__What to do__. This task calls for copying every line of the records that includes the word "bout".

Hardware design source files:
◆ ◆ ◆

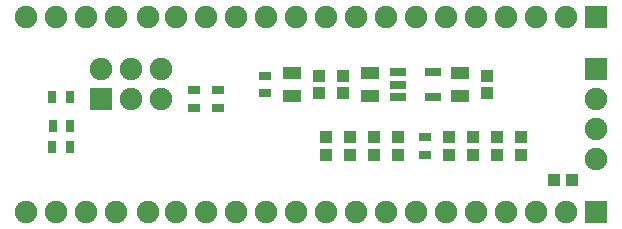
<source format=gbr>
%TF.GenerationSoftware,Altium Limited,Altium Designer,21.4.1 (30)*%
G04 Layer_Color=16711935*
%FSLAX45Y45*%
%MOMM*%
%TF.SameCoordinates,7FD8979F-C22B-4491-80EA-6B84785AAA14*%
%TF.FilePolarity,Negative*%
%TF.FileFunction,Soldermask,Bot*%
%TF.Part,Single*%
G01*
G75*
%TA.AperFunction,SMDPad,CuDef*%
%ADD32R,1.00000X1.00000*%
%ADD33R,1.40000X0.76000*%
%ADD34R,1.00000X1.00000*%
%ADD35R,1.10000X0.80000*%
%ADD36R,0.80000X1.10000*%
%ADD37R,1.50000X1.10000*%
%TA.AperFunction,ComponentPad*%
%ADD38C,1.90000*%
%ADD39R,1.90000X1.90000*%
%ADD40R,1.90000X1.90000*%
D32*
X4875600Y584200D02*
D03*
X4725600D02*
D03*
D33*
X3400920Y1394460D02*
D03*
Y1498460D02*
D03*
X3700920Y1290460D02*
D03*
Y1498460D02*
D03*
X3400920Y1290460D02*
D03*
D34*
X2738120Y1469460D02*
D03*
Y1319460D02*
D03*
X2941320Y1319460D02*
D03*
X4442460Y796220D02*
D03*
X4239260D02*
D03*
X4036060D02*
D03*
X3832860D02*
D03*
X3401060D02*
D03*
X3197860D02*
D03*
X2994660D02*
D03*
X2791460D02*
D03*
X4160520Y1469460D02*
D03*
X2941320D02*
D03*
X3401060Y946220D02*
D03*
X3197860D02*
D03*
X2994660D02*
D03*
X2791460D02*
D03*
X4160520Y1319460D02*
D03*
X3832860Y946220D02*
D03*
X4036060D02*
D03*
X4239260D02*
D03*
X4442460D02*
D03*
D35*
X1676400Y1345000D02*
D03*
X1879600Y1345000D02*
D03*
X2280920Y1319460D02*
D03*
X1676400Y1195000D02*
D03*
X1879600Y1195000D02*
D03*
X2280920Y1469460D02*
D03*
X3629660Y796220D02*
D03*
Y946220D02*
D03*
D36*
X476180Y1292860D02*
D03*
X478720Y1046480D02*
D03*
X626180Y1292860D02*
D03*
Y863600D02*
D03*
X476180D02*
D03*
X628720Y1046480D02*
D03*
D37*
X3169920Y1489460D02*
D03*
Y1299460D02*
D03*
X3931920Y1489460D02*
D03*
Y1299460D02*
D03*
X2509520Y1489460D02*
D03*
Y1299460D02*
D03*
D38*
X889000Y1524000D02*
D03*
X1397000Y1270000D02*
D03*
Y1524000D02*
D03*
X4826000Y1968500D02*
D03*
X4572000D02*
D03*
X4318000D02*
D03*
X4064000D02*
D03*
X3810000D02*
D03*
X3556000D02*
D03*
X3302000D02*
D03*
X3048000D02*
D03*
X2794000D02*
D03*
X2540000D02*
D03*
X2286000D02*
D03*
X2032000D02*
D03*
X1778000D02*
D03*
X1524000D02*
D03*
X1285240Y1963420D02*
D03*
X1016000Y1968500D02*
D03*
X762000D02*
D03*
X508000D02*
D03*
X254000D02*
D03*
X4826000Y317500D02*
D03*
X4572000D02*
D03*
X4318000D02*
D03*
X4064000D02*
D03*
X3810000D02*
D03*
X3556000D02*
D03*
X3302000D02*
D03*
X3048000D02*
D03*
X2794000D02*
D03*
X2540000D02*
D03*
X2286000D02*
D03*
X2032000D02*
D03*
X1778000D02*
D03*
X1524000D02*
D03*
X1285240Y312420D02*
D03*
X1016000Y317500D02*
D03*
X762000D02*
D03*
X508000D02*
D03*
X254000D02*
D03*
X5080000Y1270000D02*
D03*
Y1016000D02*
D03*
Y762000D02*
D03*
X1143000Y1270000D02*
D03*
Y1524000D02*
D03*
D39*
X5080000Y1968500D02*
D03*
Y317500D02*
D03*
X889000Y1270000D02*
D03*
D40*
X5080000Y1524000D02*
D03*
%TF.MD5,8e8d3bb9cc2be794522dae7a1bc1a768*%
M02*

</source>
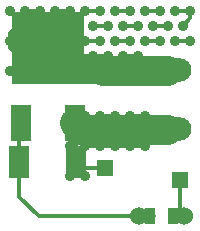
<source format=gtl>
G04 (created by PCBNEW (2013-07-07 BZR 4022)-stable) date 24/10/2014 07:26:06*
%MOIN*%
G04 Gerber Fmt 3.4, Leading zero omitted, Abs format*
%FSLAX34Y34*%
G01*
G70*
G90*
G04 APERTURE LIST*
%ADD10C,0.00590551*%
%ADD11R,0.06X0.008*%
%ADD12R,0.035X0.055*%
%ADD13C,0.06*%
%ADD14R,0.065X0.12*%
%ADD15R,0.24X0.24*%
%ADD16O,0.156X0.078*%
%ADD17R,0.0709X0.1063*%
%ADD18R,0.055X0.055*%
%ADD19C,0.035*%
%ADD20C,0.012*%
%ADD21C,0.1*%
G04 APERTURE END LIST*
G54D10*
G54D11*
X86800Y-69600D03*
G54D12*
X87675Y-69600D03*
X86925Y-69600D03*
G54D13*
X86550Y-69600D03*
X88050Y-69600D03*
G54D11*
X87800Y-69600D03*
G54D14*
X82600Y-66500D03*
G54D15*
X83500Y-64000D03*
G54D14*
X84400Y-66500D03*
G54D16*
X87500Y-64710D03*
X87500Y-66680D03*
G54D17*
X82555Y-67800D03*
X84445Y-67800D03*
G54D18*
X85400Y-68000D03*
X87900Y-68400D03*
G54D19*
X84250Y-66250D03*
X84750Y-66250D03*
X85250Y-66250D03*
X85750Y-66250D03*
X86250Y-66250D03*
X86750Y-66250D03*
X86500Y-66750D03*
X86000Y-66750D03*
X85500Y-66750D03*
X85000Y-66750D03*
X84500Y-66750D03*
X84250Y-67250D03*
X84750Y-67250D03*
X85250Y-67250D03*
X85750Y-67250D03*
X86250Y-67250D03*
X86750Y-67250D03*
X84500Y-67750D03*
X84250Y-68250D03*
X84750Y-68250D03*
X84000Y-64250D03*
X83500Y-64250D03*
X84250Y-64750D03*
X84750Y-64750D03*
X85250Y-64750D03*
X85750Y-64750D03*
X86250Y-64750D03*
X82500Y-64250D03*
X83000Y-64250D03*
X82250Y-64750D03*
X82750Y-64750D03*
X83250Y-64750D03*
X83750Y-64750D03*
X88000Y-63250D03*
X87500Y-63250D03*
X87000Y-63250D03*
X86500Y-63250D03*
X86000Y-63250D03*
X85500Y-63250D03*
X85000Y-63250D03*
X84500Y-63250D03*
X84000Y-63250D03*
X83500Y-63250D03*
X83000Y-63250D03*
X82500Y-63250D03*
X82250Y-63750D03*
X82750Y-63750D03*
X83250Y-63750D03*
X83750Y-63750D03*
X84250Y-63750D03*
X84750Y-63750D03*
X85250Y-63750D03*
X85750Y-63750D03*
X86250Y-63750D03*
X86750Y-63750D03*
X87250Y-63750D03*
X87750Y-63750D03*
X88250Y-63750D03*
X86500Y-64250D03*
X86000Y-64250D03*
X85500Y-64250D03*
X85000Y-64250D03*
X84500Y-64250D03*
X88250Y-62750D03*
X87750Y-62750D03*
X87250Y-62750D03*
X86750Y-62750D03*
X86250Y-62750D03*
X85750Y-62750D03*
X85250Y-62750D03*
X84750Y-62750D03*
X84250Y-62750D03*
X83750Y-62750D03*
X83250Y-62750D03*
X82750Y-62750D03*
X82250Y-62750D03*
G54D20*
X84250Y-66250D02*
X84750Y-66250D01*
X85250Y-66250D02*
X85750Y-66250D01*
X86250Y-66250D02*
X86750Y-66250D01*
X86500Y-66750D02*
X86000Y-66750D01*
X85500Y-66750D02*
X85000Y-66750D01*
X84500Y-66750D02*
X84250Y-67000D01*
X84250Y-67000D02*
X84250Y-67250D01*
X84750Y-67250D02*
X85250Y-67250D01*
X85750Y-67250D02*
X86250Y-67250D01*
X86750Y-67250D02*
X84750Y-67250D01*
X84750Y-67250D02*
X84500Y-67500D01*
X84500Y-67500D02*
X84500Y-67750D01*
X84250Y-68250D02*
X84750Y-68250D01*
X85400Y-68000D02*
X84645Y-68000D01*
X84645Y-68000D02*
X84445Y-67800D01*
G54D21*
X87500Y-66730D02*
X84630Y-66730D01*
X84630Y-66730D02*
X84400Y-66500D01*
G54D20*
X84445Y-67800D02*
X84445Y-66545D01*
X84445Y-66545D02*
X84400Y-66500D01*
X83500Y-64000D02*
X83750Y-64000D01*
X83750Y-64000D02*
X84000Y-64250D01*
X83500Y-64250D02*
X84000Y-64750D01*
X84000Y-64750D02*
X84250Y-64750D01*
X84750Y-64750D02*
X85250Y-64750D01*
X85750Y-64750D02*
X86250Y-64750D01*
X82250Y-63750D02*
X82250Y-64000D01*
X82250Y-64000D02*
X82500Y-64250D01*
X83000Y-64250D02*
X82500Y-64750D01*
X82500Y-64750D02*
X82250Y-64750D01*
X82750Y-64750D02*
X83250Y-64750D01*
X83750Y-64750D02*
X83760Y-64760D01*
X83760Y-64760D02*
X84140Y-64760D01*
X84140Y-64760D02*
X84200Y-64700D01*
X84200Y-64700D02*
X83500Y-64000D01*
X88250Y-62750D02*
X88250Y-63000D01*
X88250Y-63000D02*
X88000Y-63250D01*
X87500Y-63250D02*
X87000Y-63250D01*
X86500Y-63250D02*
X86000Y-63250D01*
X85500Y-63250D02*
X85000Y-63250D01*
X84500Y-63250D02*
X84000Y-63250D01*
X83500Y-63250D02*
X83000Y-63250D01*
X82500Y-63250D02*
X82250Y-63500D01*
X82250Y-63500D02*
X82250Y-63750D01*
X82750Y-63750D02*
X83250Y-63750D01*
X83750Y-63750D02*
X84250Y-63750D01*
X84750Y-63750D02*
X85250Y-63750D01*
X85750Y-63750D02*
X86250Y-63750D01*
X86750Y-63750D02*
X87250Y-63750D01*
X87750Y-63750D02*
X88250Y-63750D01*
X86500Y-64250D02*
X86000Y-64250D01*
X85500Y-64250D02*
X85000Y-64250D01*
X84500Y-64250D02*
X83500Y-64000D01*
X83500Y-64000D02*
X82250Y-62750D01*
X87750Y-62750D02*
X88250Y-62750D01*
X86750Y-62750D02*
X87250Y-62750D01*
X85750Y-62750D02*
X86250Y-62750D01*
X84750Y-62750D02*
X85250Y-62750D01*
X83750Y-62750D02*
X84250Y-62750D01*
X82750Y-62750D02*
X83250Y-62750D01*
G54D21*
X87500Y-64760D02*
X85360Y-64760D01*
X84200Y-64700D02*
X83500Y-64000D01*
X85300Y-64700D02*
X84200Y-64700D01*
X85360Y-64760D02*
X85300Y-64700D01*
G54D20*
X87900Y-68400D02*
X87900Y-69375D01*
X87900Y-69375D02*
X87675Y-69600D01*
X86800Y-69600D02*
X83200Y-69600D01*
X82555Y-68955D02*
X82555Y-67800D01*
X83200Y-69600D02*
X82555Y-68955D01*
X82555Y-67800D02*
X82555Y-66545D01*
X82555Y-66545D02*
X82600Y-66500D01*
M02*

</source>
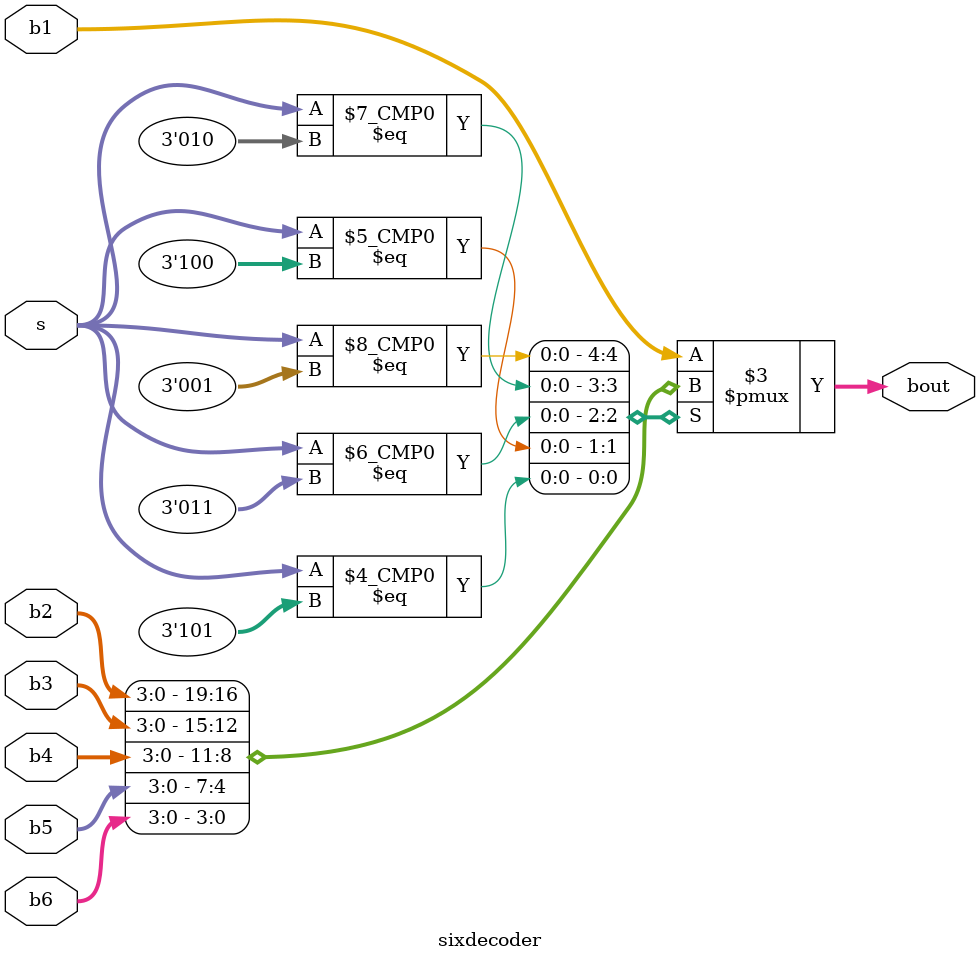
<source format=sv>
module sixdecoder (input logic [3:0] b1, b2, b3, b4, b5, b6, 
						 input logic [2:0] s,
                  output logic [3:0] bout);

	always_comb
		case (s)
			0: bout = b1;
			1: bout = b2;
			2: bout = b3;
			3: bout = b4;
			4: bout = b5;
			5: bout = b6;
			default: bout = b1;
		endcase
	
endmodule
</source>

◆ ◆ ◆

__Written solution__.
                  output logic [3:0] bout);
			0: bout = b1;
			1: bout = b2;
			2: bout = b3;
			3: bout = b4;
			4: bout = b5;
			5: bout = b6;
			default: bout = b1;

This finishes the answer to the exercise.